I'm at work right now. I'll check that document. Thanks.
 

You could actually go into the realm of hp-visualization here. What if all magical healing 'just' pours mystical life force into the subject. Any wounds are still there, they have this supernatural vitality keeping them going in spite of them.

You could then come up with a system to inflict impairing injuries. Critical hits and failed death saves would be prime candidates or triggering impairment. So you get crit for bludgeoning damage and your arm is broken, you've only got one usable arm. Even filled with the comforting radiant power of Pelor, you can't do anything with that arm. But, a simple splint, and you can re-gain partial use of it. A truly remarkable 'chirurgen'* splinting it to a higher DC and you can use the arm again while it heals.

Then you could have magical afflictions that require a special 'cure' instead of (or in addition to) a spell or ritual to remove.
 

Don't know if it has already been said, but you could also have the issue of magical healing causing a lingering injury to become permanent. If you have a broken leg and you heal them without properly setting the leg you run the risk of having it heal quickly but also wrong.
 

Don't know if it has already been said, but you could also have the issue of magical healing causing a lingering injury to become permanent. If you have a broken leg and you heal them without properly setting the leg you run the risk of having it heal quickly but also wrong.

Oh this I like! I may have to steal it for my own campaign. Depending on the severity and type of the wound, the healer makes a Medicine check to not make the wound permanent.
 

Basically set all the bones and hold the parts together prior to the healing.
Magical healing speeds up the healing process and magically cures poisons/diseases.

A broken bone will be healed... but crooked if you didn't do it right.
Even in real life, some doctors need to break bones in order to re-set bones that have healed wrong.
 

I also take care to explain that magical healing isn't a perfect solution. Just like it doesn't normally regenerate lost limbs, it also isn't doesn't instantly cure everything. You can be at max HP and still have a broken leg, a new scar, or maybe trouble keeping food down from a recent dose of poison.
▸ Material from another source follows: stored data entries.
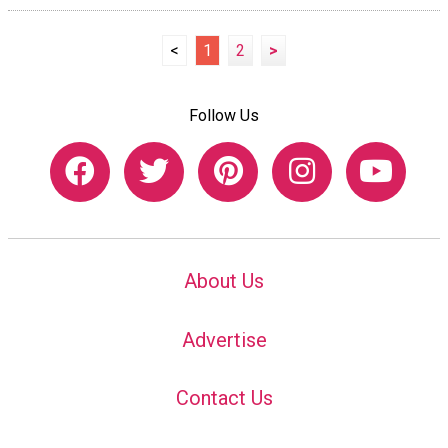
<
1
2
>
Follow Us
About Us
Advertise
Contact Us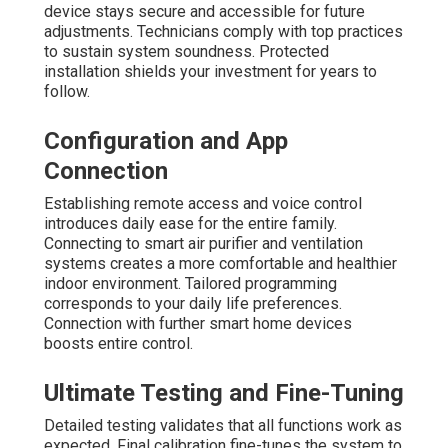
device stays secure and accessible for future
adjustments. Technicians comply with top practices
to sustain system soundness. Protected
installation shields your investment for years to
follow.
Configuration and App
Connection
Establishing remote access and voice control
introduces daily ease for the entire family.
Connecting to smart air purifier and ventilation
systems creates a more comfortable and healthier
indoor environment. Tailored programming
corresponds to your daily life preferences.
Connection with further smart home devices
boosts entire control.
Ultimate Testing and Fine-Tuning
Detailed testing validates that all functions work as
expected. Final calibration fine-tunes the system to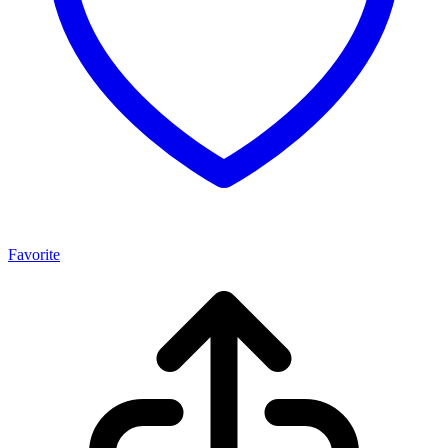
Favorite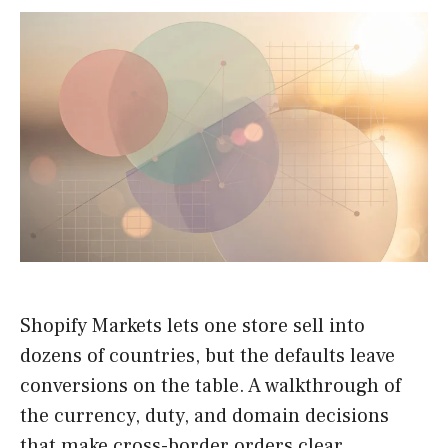
Shopify Markets lets one store sell into
dozens of countries, but the defaults leave
conversions on the table. A walkthrough of
the currency, duty, and domain decisions
that make cross-border orders clear.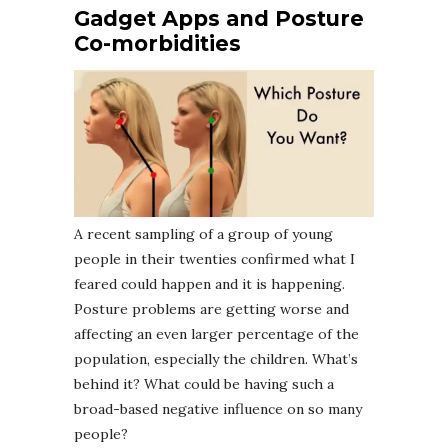
Gadget Apps and Posture
Co-morbidities
A recent sampling of a group of young
people in their twenties confirmed what I
feared could happen and it is happening.
Posture problems are getting worse and
affecting an even larger percentage of the
population, especially the children. What’s
behind it? What could be having such a
broad-based negative influence on so many
people?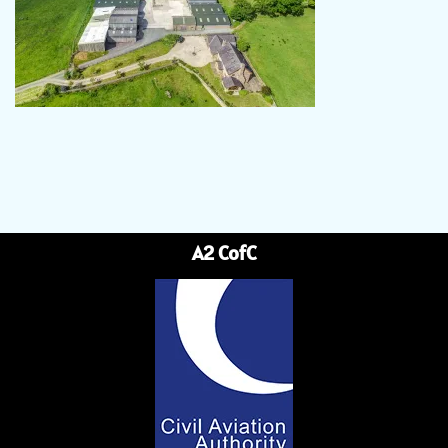
A2 CofC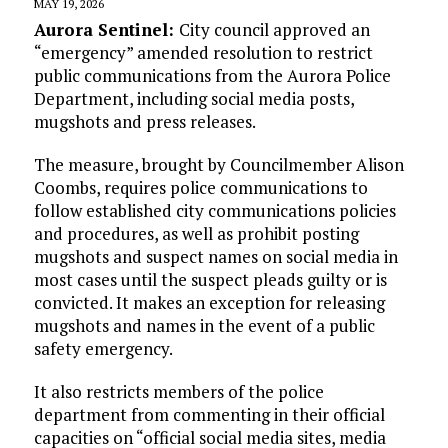
MAY 19, 2026
Aurora Sentinel:
City council approved an
“emergency” amended resolution to restrict
public communications from the Aurora Police
Department, including social media posts,
mugshots and press releases.
The measure, brought by Councilmember Alison
Coombs, requires police communications to
follow established city communications policies
and procedures, as well as prohibit posting
mugshots and suspect names on social media in
most cases until the suspect pleads guilty or is
convicted. It makes an exception for releasing
mugshots and names in the event of a public
safety emergency.
It also restricts members of the police
department from commenting in their official
capacities on “official social media sites, media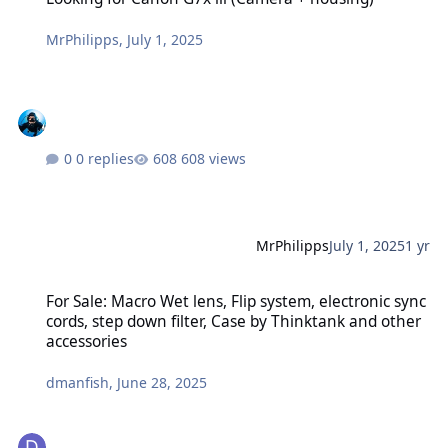
MrPhilipps
,
July 1, 2025
0 replies
608 views
MrPhilipps
July 1, 2025
1 yr
For Sale: Macro Wet lens, Flip system, electronic sync cords, step 
For Sale: Macro Wet lens, Flip system, electronic sync
cords, step down filter, Case by Thinktank and other
accessories
dmanfish
,
June 28, 2025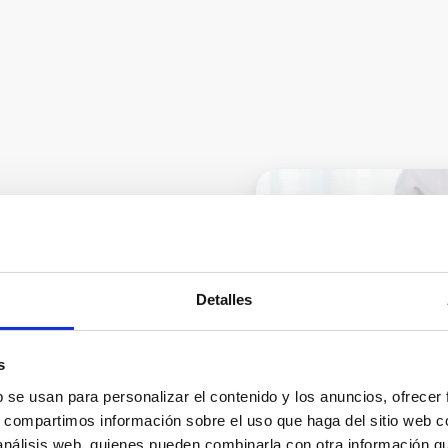
nt: when
Detalles
the foot
s
s – Corrective MIS foot
b se usan para personalizar el contenido y los anuncios, ofrecer
s, compartimos información sobre el uso que haga del sitio web 
 análisis web, quienes pueden combinarla con otra información q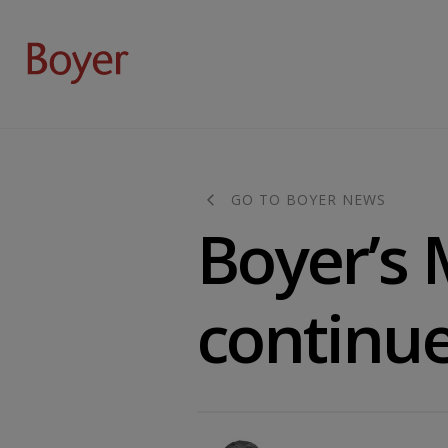
GO TO BOYER NEWS
Boyer’s 
continue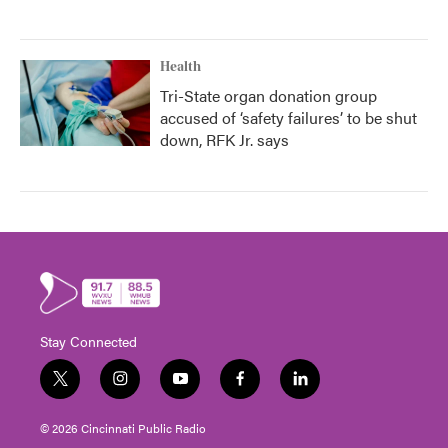
Health
Tri-State organ donation group
accused of ‘safety failures’ to be shut
down, RFK Jr. says
Stay Connected
t
i
y
f
l
w
n
o
a
i
i
s
u
c
n
© 2026 Cincinnati Public Radio
t
t
t
e
k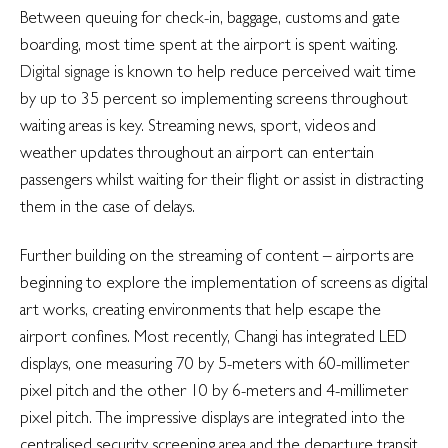
Between queuing for check-in, baggage, customs and gate
boarding, most time spent at the airport is spent waiting.
Digital signage
is known to help reduce perceived wait time
by up to 35 percent so implementing screens throughout
waiting areas is key. Streaming news, sport, videos and
weather updates throughout an airport can entertain
passengers whilst waiting for their flight or assist in distracting
them in the case of delays.
Further building on the streaming of content – airports are
beginning to explore the implementation of screens as digital
art works, creating environments that help escape the
airport confines. Most recently, Changi has integrated LED
displays, one measuring 70 by 5-meters with 60-millimeter
pixel pitch and the other 10 by 6-meters and 4-millimeter
pixel pitch. The impressive displays are integrated into the
centralised security screening area and the departure transit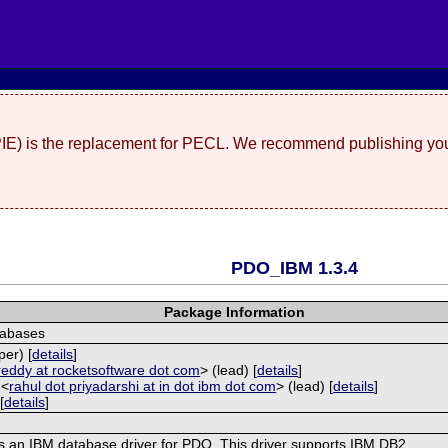
(PIE) is the replacement for PECL. We recommend publishing you
PDO_IBM 1.3.4
Package Information
tabases
per) [
details
]
reddy at rocketsoftware dot com
> (lead) [
details
]
 <
rahul dot priyadarshi at in dot ibm dot com
> (lead) [
details
]
[
details
]
s an IBM database driver for PDO. This driver supports IBM DB2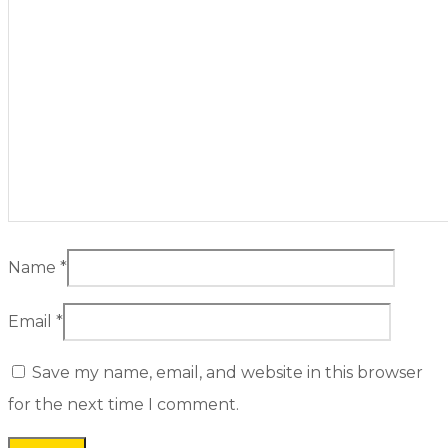
Name
*
Email
*
Save my name, email, and website in this browser
for the next time I comment.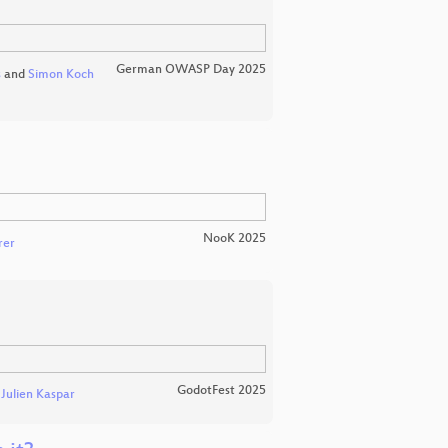
German OWASP Day 2025
s
and
Simon Koch
NooK 2025
rer
GodotFest 2025
d
Julien Kaspar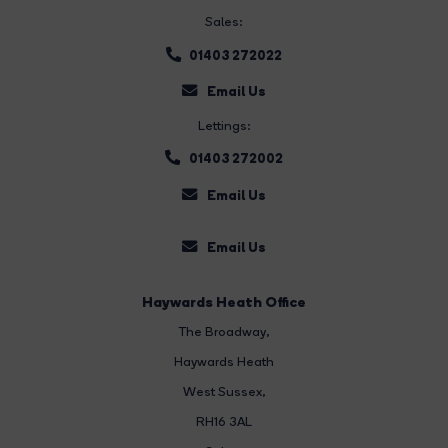
Sales:
01403 272022
Email Us
Lettings:
01403 272002
Email Us
Email Us
Haywards Heath Office
The Broadway
,
Haywards Heath
West Sussex,
RH16 3AL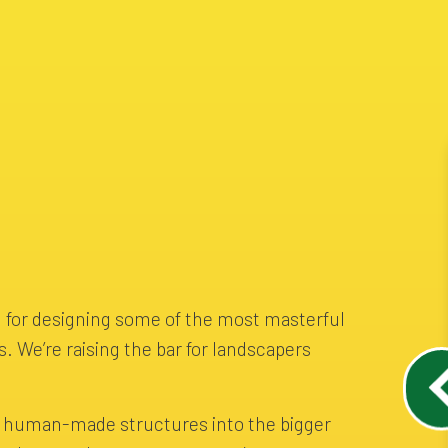
 for designing some of the most masterful
s. We’re raising the bar for landscapers
e human-made structures into the bigger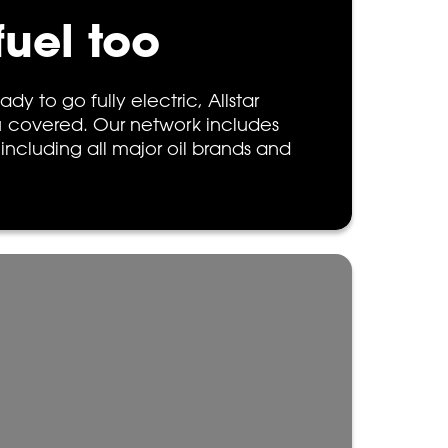
fuel too
ady to go fully electric, Allstar
 covered. Our network includes
 including all major oil brands and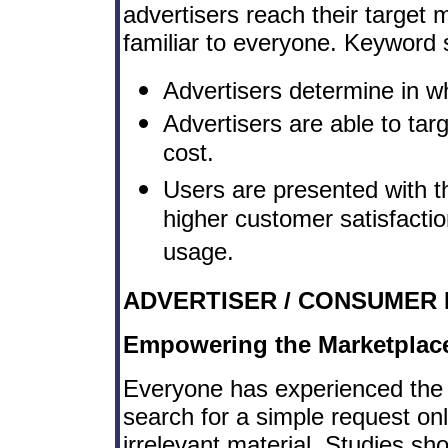
advertisers reach their target 
familiar to everyone. Keyword s
Advertisers determine in whi
Advertisers are able to tar
cost.
Users are presented with t
higher customer satisfactio
usage.
ADVERTISER / CONSUMER 
Empowering the Marketplac
Everyone has experienced the 
search for a simple request o
irrelevant material. Studies s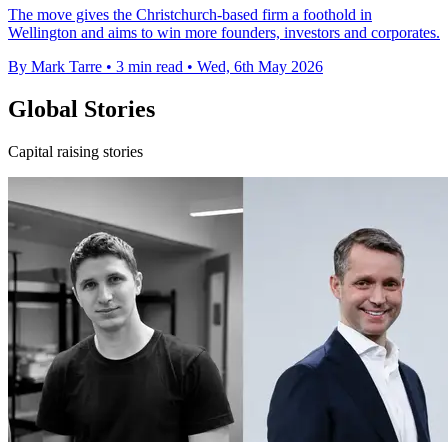
The move gives the Christchurch-based firm a foothold in
Wellington and aims to win more founders, investors and corporates.
By Mark Tarre
•
3 min read
•
Wed, 6th May 2026
Global Stories
Capital raising stories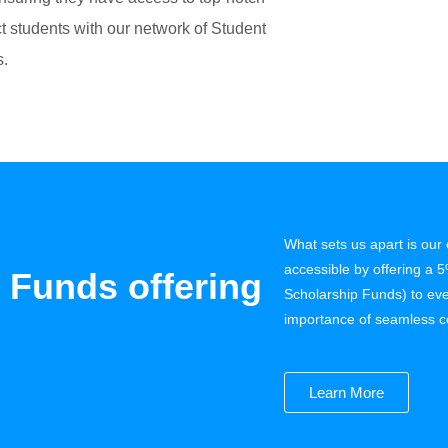
 students with our network of Student
s.
What sets us apart is ou
 Funds offering
accessible by offering a 
Scholarship Funds) to eve
importance of seamless c
Learn More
Currently, I don't enforce any mechanics for that stuff, preferring instead to just add it to descriptions. Such as "you move to hit hit the Orc, ignoring the pain in your leg from the last fight" or "two of you work to set camp, and it seems like a good idea to give the rogue some space after his botches attempt at extracting the wyvern poison earlier in the day." That kind of stuff.

I am seriously considering adding some medicine and possibly survival checks during short and long rests to help illustrate some of the more mundane aspects of the adventuring life. Maybe somehow tying it into the healing done during a short rest.